Does HISAT2 have some criteria that causes it to filter splice sites from the final output?
I'm using HISAT2 (version 2.0.5) to try and find novel splice sites. Going through the SAM file produced by HISAT2 suggests that there are a number of alignments that support the existence of splice junctions that are not reported by the program (i.e. they aren't in the file you get using the --novel-splicesite-outfile option).

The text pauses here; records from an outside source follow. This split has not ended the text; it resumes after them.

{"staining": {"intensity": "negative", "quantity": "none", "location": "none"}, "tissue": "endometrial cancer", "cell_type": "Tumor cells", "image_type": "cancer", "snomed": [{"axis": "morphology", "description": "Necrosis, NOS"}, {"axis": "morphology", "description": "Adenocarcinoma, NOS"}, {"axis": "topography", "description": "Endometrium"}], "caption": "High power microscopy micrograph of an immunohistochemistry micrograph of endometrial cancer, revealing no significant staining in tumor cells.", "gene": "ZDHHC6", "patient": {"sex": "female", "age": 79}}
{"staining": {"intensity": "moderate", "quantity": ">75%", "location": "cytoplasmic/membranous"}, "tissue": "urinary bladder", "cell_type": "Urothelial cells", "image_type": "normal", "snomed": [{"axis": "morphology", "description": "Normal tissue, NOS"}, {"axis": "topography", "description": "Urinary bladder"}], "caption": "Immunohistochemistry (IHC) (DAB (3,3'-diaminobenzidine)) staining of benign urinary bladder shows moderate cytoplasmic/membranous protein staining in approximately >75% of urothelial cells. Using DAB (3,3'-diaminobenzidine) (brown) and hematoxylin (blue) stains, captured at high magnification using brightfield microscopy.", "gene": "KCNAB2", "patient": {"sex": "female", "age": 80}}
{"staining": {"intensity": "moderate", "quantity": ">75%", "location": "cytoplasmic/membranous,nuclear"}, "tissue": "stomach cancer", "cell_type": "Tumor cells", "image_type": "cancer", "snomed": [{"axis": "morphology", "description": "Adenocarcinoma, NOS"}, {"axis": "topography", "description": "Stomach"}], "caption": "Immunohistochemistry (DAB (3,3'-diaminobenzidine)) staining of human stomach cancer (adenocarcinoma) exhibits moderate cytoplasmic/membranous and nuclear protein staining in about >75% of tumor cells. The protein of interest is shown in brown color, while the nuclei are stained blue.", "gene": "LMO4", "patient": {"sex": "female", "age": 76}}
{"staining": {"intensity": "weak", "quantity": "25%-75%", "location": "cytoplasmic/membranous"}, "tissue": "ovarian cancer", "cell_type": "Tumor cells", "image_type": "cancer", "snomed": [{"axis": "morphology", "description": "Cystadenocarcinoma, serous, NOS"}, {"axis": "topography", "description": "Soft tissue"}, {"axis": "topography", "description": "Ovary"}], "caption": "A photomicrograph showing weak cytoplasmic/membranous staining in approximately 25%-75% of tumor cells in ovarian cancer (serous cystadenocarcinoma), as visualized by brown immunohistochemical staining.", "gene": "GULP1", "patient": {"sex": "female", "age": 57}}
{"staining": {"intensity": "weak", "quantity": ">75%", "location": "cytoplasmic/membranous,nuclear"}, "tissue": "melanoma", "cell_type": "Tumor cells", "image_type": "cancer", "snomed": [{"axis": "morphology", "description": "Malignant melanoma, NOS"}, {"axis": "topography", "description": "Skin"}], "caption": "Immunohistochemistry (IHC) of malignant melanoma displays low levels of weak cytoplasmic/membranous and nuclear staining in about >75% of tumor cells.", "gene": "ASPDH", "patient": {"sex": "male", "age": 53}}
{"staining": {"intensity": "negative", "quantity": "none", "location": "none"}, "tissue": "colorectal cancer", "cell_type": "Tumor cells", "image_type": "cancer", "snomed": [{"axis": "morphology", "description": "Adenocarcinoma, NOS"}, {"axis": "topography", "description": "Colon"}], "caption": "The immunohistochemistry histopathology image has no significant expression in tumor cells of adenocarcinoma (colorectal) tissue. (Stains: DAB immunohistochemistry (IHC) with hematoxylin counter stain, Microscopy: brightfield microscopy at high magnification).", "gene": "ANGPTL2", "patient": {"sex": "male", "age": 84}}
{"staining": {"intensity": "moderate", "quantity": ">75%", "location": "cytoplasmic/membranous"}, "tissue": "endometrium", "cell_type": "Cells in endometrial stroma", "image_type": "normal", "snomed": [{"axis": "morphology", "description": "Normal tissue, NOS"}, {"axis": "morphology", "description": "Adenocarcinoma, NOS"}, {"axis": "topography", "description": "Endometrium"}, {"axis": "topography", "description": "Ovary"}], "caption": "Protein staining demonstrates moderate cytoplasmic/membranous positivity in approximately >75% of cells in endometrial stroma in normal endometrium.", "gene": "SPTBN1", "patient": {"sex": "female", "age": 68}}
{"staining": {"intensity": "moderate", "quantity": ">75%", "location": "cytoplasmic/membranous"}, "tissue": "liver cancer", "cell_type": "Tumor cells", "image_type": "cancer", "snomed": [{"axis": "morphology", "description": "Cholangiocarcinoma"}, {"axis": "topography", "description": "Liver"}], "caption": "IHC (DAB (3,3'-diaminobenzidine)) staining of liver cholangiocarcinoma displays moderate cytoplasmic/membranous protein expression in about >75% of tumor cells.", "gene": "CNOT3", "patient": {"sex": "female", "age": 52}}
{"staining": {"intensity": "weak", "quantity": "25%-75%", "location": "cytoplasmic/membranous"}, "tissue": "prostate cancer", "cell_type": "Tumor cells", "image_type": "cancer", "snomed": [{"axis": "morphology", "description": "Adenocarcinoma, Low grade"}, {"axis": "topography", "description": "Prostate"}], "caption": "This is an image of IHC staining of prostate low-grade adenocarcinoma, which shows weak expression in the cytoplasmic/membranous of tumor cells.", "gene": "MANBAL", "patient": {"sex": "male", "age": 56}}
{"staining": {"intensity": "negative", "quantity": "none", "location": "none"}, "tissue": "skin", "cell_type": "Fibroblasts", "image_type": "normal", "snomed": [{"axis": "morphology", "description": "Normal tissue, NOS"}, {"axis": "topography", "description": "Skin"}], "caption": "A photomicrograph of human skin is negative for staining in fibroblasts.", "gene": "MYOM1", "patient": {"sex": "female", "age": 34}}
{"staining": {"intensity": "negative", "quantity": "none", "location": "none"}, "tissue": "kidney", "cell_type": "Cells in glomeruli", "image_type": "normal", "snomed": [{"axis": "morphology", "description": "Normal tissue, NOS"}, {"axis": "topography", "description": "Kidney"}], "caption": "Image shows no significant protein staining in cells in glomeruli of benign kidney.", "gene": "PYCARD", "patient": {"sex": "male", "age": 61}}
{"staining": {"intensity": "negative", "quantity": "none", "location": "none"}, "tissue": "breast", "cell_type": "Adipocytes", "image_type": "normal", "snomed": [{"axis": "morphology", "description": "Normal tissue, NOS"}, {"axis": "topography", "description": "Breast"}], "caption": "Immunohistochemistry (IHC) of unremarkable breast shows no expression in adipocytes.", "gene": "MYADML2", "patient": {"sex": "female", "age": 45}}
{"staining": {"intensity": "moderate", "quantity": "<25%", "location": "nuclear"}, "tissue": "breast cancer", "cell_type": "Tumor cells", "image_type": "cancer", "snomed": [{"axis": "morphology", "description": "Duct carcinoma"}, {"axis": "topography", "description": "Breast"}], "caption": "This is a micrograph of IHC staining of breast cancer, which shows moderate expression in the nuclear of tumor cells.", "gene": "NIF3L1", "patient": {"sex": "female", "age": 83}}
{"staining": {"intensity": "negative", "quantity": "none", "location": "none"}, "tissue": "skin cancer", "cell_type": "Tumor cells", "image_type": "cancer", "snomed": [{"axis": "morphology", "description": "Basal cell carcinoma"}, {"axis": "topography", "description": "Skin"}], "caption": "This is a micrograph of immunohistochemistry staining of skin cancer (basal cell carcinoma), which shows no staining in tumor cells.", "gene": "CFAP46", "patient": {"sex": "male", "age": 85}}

For example, I've got a read aligned like this:
SRR360120.14138165 83 V 12814114 60 9M1297N91M = 12813953 -261 ATCCCATGTCTTAATTAAACTTGTGGTAACTTTTAATGAATTAAACTTCTGATTTTGCCGATAAGCATATCATATGAAAAATACTAAAAATGTCGAAATG CC?CCCCDECEEEEC?D@FFDEECHHGEEGDEFHAGGIGJIIIHHGIJIGHCGDIJJGIIGHHCG@E?A9EAGIEGF@HHBFAJIGJHFF<FADBFF@@@ AS:i:0 XN:i:0 XM:i:0 XO:i:0 XG:i:0 NM:i:0 MD:Z:100 YS:i:251 YT:Z:CP XS:A:- NH:i:1
The way it's split suggests that there should be a splice junction reported at V:12,814,123-12,815,419, but there's no such entry in the splice sites file.
For comparison, I aligned these reads using TopHat (version 2.1.0) and it produced the exact same alignment for this read. However, TopHat DOES report the expected splice junction at V:12,814,123-12,815,419.